News

This year, new digital services and cybersecurity requirements will impose additional obligations on a large number of Estonian companies. Primarily, these changes will affect companies that provide their services electronically. From the consumer's perspective, our digital environment will become safer and more predictable through these changes. However, for businesses, offering services will become more complex and expensive, write Timo Kullerkupp and Mikk Ilves from the RASK law firm.

As of February this year, both Estonia and the European Union as a whole will apply the digital services act, which establishes new and stricter requirements for services and their providers. Firstly, this concerns businesses whose service consists of transmitting information via a communications network or providing access to it, such as internet service providers and providers of internet-based messaging and voice services. Secondly, it affects businesses whose service involves transmitting information through a communications network, but in the process also involves storing that information, such as various network support service providers. And thirdly, businesses engaged in information storage or cloud service provision, for example, web hosting service providers or companies that maintain a web-based sales environment or social media platform.

What Changes with the Digital Services Act?

Firstly, there is an obligation for rapid response to the spread of illegal content. Following the enactment of the digital services act, businesses must be prepared to react quickly and efficiently, and upon government order, implement measures to limit the spread of illegal content. From a business perspective, this means knowing how to act upon receiving such an order.

Additionally, there is an obligation to publish contact details. Intermediary service providers must ensure that they have published contact details online, such as an email address, phone number, or messaging option, allowing for quick communication.

Thirdly, and in our view, the most significant change is the tightening of requirements for service conditions. According to the digital services act, service providers must include information in their terms of use about all restrictions they may apply to consumer-transmitted information. It must be clear how this is done, what happens to the information, and how content is moderated. However, it must not unduly restrict the freedom of expression and other fundamental rights of service recipients. For businesses, this means that providing the service becomes more complex, and its conditions must be aligned with the requirements.

Illegal Content Reporting Must Be Possible

Additionally, providers of information storage services face further obligations. Firstly, there must be accessible options for anyone to report illegal content. Secondly, any restrictions on the service recipient must be justified. This means that the service provider must have considered the applicable restrictions in advance and be prepared to justify them to the service recipient. This information must also be included in the service conditions.

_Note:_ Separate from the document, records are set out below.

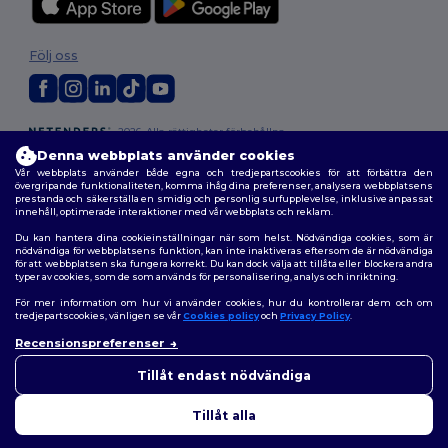
Följ oss
2026. Alla rättigheter förbehållna
Allmänna Villkor
|
Anpassad policy
|
Integritetspolicy
|
Policy för cookies
Denna webbplats använder cookies
|
Karta över webbplatsen
Vår webbplats använder både egna och tredjepartscookies för att förbättra den
övergripande funktionaliteten, komma ihåg dina preferenser, analysera webbplatsens
prestanda och säkerställa en smidig och personlig surfupplevelse, inklusive anpassat
innehåll, optimerade interaktioner med vår webbplats och reklam.
Du kan hantera dina cookieinställningar när som helst. Nödvändiga cookies, som är
nödvändiga för webbplatsens funktion, kan inte inaktiveras eftersom de är nödvändiga
för att webbplatsen ska fungera korrekt. Du kan dock välja att tillåta eller blockera andra
typer av cookies, som de som används för personalisering, analys och inriktning.
För mer information om hur vi använder cookies, hur du kontrollerar dem och om
tredjepartscookies, vänligen se vår
Cookies policy
och
Privacy Policy
.
Recensionspreferenser
👋
Hej
Om du har några frågor eller
Tillåt endast nödvändiga
funderingar kan du kontakta
oss när som helst. Vår chatbot
Tillåt alla
finns här för som hjälp.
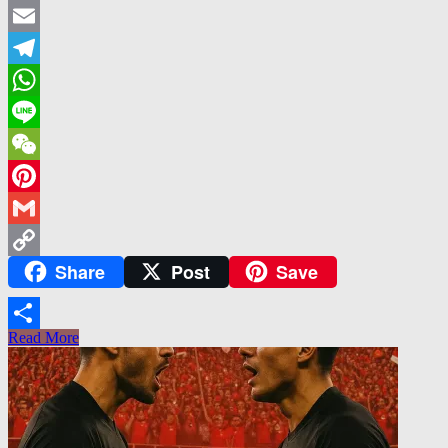
Twitter
Email
Telegram
WhatsApp
Line
WeChat
Pinterest
Gmail
Share
Post
Save
Copy
Link
Read More
Share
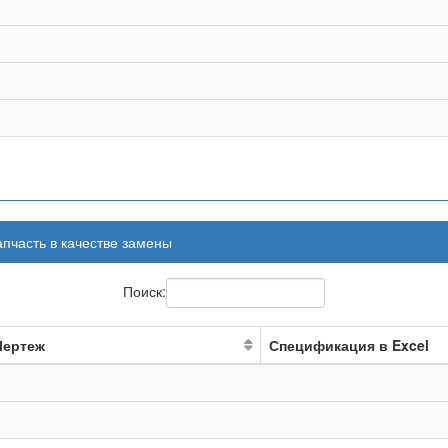
апчасть в качестве замены
Поиск:
Чертеж
Спецификация в Excel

From a consumer perspective, the changes mean that it will be easy and quick to contact the service provider in case of any problems in the future. If a service provider restricts a consumer's ability to use the service (for example, by closing their social media account), they can no longer leave the service recipient in the dark and must provide them with information on how to protect their rights against these measures. Undoubtedly, this means that services will become more expensive for all parties involved.

Digital platforms with over 50 employees and an annual turnover and/or total annual balance sheet exceeding 10 million euros are subject to additional obligations under the digital services act to create an internal complaint handling system. Requirements for advertising presentation and the protection of minors are also established.

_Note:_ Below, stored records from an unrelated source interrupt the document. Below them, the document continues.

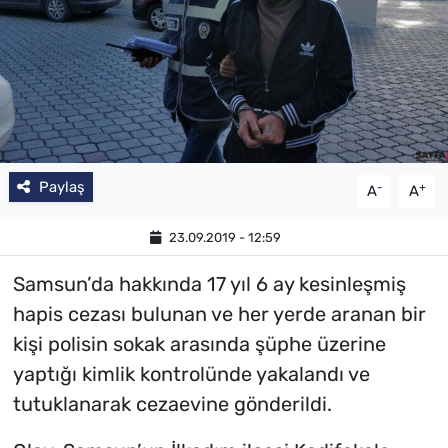
SAĞLIK
TV REHBERİ
Paylaş
-
+
A
A
23.09.2019 - 12:59
Samsun’da hakkında 17 yıl 6 ay kesinleşmiş
hapis cezası bulunan ve her yerde aranan bir
kişi polisin sokak arasında şüphe üzerine
yaptığı kimlik kontrolünde yakalandı ve
tutuklanarak cezaevine gönderildi.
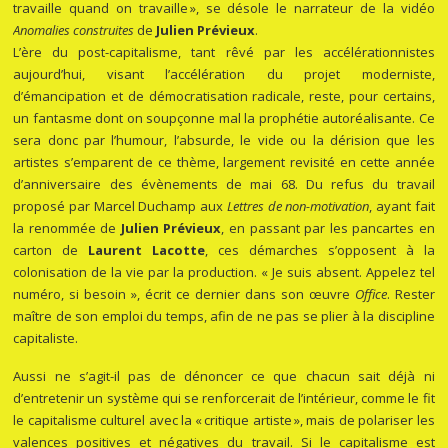
travaille quand on travaille », se désole le narrateur de la vidéo
Anomalies construites
de
Julien Prévieux
.
L’ère du post-capitalisme, tant rêvé par les accélérationnistes
aujourd’hui, visant l’accélération du projet moderniste,
d’émancipation et de démocratisation radicale, reste, pour certains,
un fantasme dont on soupçonne mal la prophétie autoréalisante. Ce
sera donc par l’humour, l’absurde, le vide ou la dérision que les
artistes s’emparent de ce thème, largement revisité en cette année
d’anniversaire des évènements de mai 68. Du refus du travail
proposé par Marcel Duchamp aux
Lettres de non-motivation
, ayant fait
la renommée de
Julien
Prévieux
, en passant par les pancartes en
carton de
Laurent Lacotte
, ces démarches s’opposent à la
colonisation de la vie par la production. « Je suis absent. Appelez tel
numéro, si besoin », écrit ce dernier dans son œuvre
Office
. Rester
maître de son emploi du temps, afin de ne pas se plier à la discipline
capitaliste.
Aussi ne s’agit-il pas de dénoncer ce que chacun sait déjà ni
d’entretenir un système qui se renforcerait de l’intérieur, comme le fit
le capitalisme culturel avec la « critique artiste », mais de polariser les
valences positives et négatives du travail. Si le capitalisme est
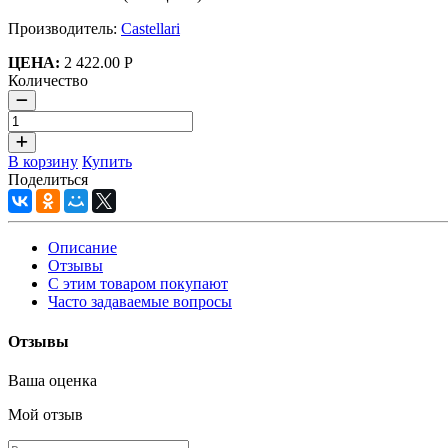
Производитель:
Castellari
ЦЕНА:
2 422.00 Р
Количество
В корзину
Купить
Поделиться
Описание
Отзывы
С этим товаром покупают
Часто задаваемые вопросы
Отзывы
Ваша оценка
Мой отзыв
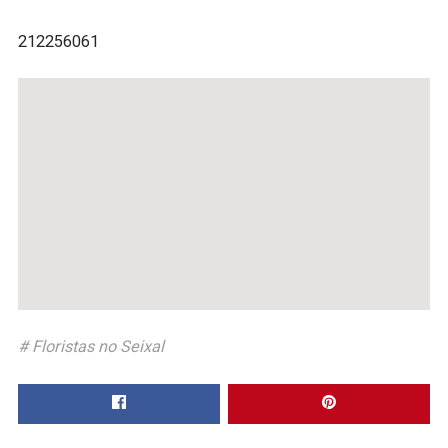
212256061
Floristas no Seixal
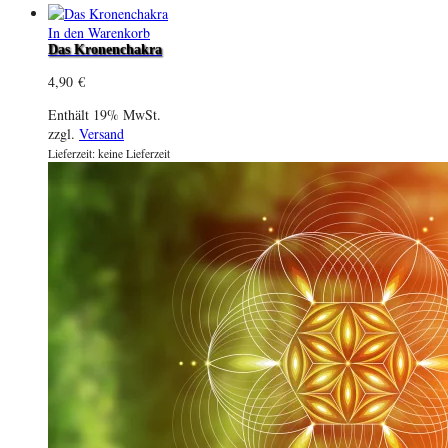
In den Warenkorb
Das Kronenchakra
4,90
€
Enthält 19% MwSt.
zzgl.
Versand
Lieferzeit: keine Lieferzeit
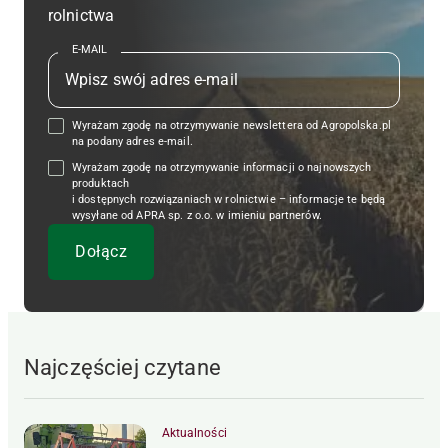
rolnictwa
E-MAIL
Wyrażam zgodę na otrzymywanie newslettera od Agropolska.pl
na podany adres e-mail.
Wyrażam zgodę na otrzymywanie informacji o najnowszych
produktach
i dostępnych rozwiązaniach w rolnictwie – informacje te będą
wysyłane od APRA sp. z o.o. w imieniu partnerów.
Najczęściej czytane
Aktualności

Cybersecurity Requirements Tighten

New obligations also come with the second directive on cybersecurity, which member states must transpose by October 17, 2024. This means that the precise requirements to be applied in Estonia are not yet known. However, the directive provides a good indication of what to expect. There are two major changes.

Firstly, the scope of companies subject to obligations expands. Now, providers of trust services, cloud computing services, data center services, public electronic communications networks, and public electronic communications services, among representatives of many other sectors, must comply with this directive.

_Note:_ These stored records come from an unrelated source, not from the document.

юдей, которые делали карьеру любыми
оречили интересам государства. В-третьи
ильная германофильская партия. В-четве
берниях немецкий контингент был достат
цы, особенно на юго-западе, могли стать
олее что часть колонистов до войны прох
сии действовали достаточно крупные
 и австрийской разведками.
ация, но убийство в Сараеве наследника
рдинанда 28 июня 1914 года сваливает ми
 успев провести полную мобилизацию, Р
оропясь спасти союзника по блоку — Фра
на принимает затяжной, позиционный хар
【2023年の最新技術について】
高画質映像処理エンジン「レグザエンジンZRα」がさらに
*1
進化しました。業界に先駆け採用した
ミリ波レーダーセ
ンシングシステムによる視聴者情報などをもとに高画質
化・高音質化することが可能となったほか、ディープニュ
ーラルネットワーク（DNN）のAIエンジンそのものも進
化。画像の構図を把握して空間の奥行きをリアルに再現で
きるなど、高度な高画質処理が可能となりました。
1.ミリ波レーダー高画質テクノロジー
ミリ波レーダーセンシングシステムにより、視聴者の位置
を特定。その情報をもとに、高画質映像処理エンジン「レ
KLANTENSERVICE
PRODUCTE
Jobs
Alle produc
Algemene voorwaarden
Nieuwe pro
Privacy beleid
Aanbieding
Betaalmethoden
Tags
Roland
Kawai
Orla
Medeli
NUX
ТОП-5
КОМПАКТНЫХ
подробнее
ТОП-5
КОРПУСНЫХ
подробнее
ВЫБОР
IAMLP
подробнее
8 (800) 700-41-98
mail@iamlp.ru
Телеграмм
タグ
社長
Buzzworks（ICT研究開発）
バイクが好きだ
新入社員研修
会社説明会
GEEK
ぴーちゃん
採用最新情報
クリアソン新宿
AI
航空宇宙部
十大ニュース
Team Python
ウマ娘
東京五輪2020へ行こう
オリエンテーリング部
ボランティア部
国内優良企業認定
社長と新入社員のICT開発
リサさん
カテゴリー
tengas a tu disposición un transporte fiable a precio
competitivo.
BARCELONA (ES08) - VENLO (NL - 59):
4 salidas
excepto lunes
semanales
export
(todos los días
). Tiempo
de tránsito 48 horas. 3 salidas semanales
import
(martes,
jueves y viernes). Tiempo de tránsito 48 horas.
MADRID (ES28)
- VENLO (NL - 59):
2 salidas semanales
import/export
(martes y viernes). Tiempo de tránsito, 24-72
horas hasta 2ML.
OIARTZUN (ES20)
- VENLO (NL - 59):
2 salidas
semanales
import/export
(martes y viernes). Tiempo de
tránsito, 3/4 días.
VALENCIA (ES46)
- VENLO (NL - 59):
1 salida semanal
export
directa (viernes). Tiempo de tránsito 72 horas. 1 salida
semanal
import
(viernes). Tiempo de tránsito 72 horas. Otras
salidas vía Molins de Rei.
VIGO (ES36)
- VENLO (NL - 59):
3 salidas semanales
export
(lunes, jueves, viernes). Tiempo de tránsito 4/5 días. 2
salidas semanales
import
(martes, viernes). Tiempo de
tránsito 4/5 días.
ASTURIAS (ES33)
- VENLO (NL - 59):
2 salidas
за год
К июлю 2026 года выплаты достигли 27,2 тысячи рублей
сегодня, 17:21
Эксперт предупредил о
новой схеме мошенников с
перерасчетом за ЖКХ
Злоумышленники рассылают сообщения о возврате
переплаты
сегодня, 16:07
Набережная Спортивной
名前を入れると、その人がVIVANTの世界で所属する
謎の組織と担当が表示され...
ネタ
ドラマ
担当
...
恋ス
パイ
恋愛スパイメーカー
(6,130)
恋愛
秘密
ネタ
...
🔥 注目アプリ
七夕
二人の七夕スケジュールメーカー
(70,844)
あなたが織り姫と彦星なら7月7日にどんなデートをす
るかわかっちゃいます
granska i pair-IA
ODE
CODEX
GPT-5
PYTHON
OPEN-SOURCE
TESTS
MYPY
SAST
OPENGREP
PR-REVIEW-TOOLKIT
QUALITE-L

Secondly, risk measures become mandatory. This means that companies must manage risks that threaten the security of networks and information systems used in their operations or in providing services and regularly train both members of the management bodies and employees in cybersecurity. The directive also lists the minimum technical measures. Unlike before, violators may face penalties.

It's Worth Preparing Early

Considering Estonia's previous practice of transposing directives, the cybersecurity requirements soon to be applied in Estonia could even be stricter than those outlined in the directive. Therefore, we recommend that companies start restructuring early. Otherwise, the requirements that will become applicable in the second half of the year may prove too extensive and impossible to meet by the time of enactment, exposing the company and its operations to potential sanctions. As these requirements will inevitably affect the price and sustainability of services, it's also important to address these issues early.

In conclusion, the changes accompanying the digital services act and the second directive on cybersecurity are welcome, as they will make our digital environment safer, simplify communication between users and service providers, and ensure uniform requirements throughout the European Union. At the same time, and as always with requirements, it can affect the availability and conditions of services and possibly lead to consolidation in the market.